▶ **Working data**:
# # # # #
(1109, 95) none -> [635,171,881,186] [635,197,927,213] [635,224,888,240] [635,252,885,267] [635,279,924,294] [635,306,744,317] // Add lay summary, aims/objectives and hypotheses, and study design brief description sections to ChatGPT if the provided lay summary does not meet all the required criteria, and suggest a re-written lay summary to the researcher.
# # # # #
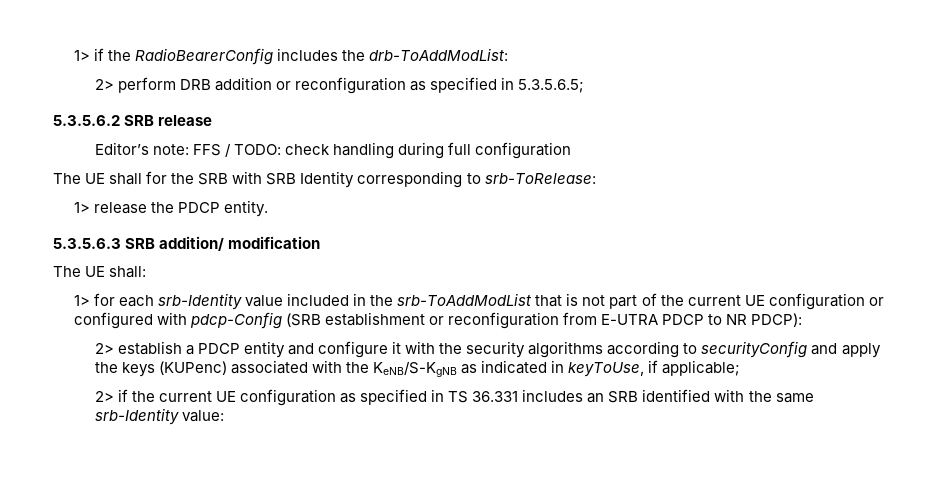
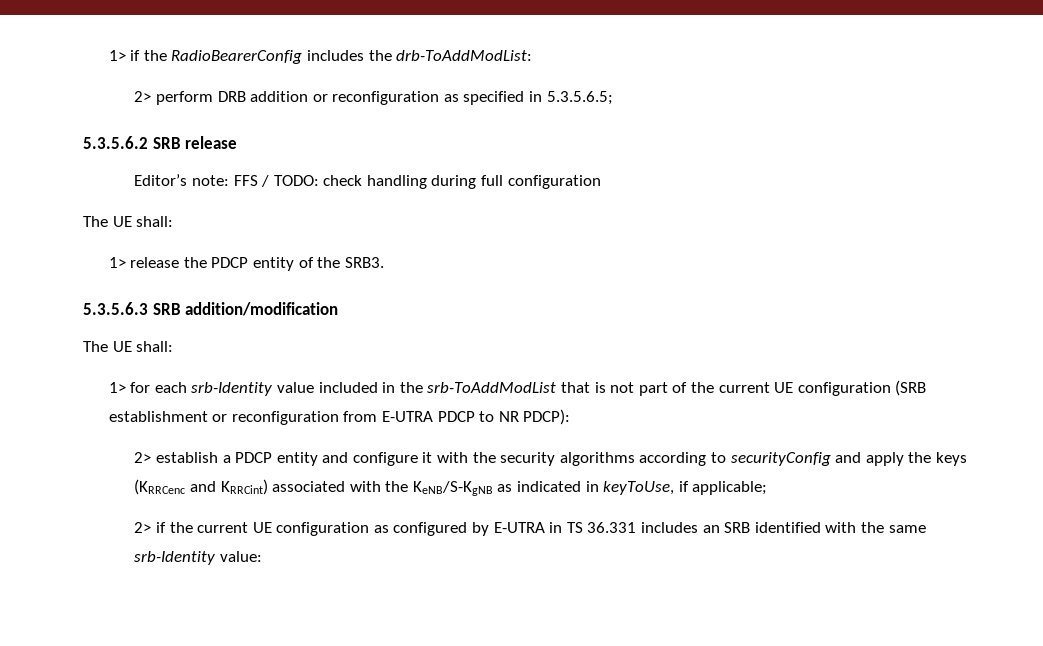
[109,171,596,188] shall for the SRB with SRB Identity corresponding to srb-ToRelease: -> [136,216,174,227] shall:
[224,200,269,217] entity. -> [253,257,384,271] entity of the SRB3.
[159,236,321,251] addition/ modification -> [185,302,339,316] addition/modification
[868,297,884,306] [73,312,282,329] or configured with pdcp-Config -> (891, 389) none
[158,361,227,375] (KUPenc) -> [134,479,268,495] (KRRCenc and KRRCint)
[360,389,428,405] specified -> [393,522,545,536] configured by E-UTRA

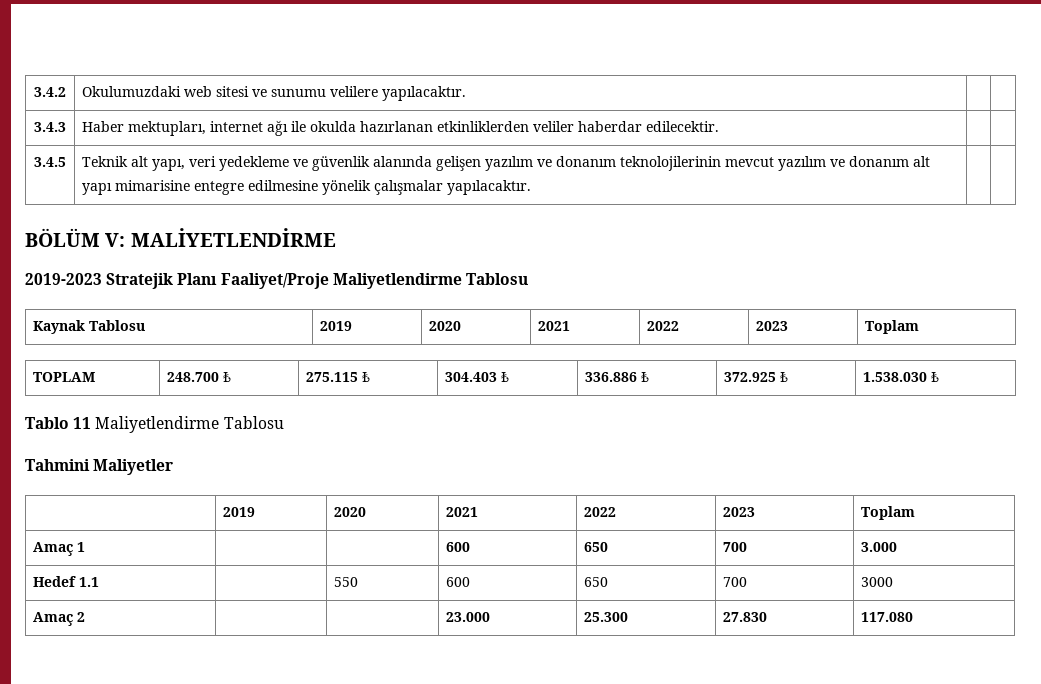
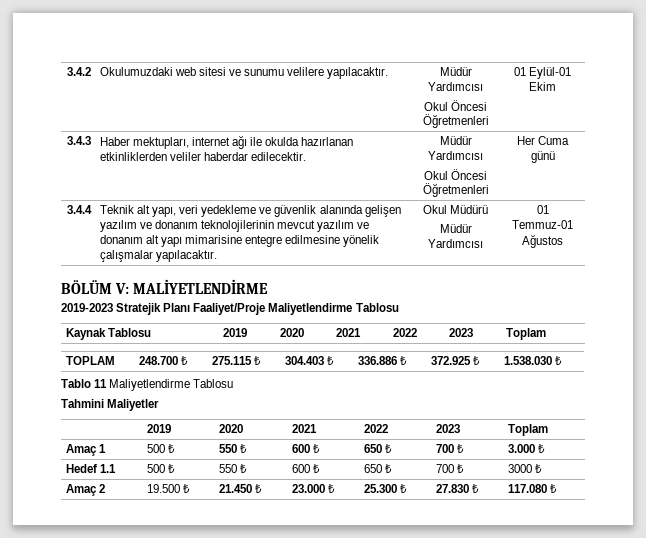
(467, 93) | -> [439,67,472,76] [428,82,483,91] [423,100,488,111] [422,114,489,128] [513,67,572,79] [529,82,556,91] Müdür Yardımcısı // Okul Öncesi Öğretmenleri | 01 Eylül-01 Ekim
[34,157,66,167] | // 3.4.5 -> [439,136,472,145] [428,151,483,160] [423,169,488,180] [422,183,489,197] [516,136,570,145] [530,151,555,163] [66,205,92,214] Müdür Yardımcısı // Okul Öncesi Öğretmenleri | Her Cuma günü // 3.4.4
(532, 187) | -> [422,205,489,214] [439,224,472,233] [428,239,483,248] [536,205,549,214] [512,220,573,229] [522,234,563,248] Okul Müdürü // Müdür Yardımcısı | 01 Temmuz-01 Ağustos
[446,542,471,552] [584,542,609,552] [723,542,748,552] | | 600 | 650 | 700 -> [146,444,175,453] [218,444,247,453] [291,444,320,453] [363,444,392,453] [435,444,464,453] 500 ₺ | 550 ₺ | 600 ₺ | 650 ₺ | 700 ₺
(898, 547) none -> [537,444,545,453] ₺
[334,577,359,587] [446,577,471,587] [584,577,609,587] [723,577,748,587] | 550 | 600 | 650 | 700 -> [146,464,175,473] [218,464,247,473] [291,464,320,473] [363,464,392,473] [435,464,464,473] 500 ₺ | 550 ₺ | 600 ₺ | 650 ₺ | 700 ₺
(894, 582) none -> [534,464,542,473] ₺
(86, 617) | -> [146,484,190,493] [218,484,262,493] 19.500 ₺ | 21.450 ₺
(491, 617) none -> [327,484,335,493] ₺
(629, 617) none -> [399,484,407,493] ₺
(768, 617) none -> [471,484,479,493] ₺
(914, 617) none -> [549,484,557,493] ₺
# # # # #
▶ **Task to carry out**:
Keep to the lines above from the line with "[109,171,596,188] shall for" to the line with "(532, 187) |", and set down exactly those, inclusive, with nothing else and every picture left out.

▶ **Task output**:
[109,171,596,188] shall for the SRB with SRB Identity corresponding to srb-ToRelease: -> [136,216,174,227] shall:
[224,200,269,217] entity. -> [253,257,384,271] entity of the SRB3.
[159,236,321,251] addition/ modification -> [185,302,339,316] addition/modification
[868,297,884,306] [73,312,282,329] or configured with pdcp-Config -> (891, 389) none
[158,361,227,375] (KUPenc) -> [134,479,268,495] (KRRCenc and KRRCint)
[360,389,428,405] specified -> [393,522,545,536] configured by E-UTRA

(467, 93) | -> [439,67,472,76] [428,82,483,91] [423,100,488,111] [422,114,489,128] [513,67,572,79] [529,82,556,91] Müdür Yardımcısı // Okul Öncesi Öğretmenleri | 01 Eylül-01 Ekim
[34,157,66,167] | // 3.4.5 -> [439,136,472,145] [428,151,483,160] [423,169,488,180] [422,183,489,197] [516,136,570,145] [530,151,555,163] [66,205,92,214] Müdür Yardımcısı // Okul Öncesi Öğretmenleri | Her Cuma günü // 3.4.4
(532, 187) | -> [422,205,489,214] [439,224,472,233] [428,239,483,248] [536,205,549,214] [512,220,573,229] [522,234,563,248] Okul Müdürü // Müdür Yardımcısı | 01 Temmuz-01 Ağustos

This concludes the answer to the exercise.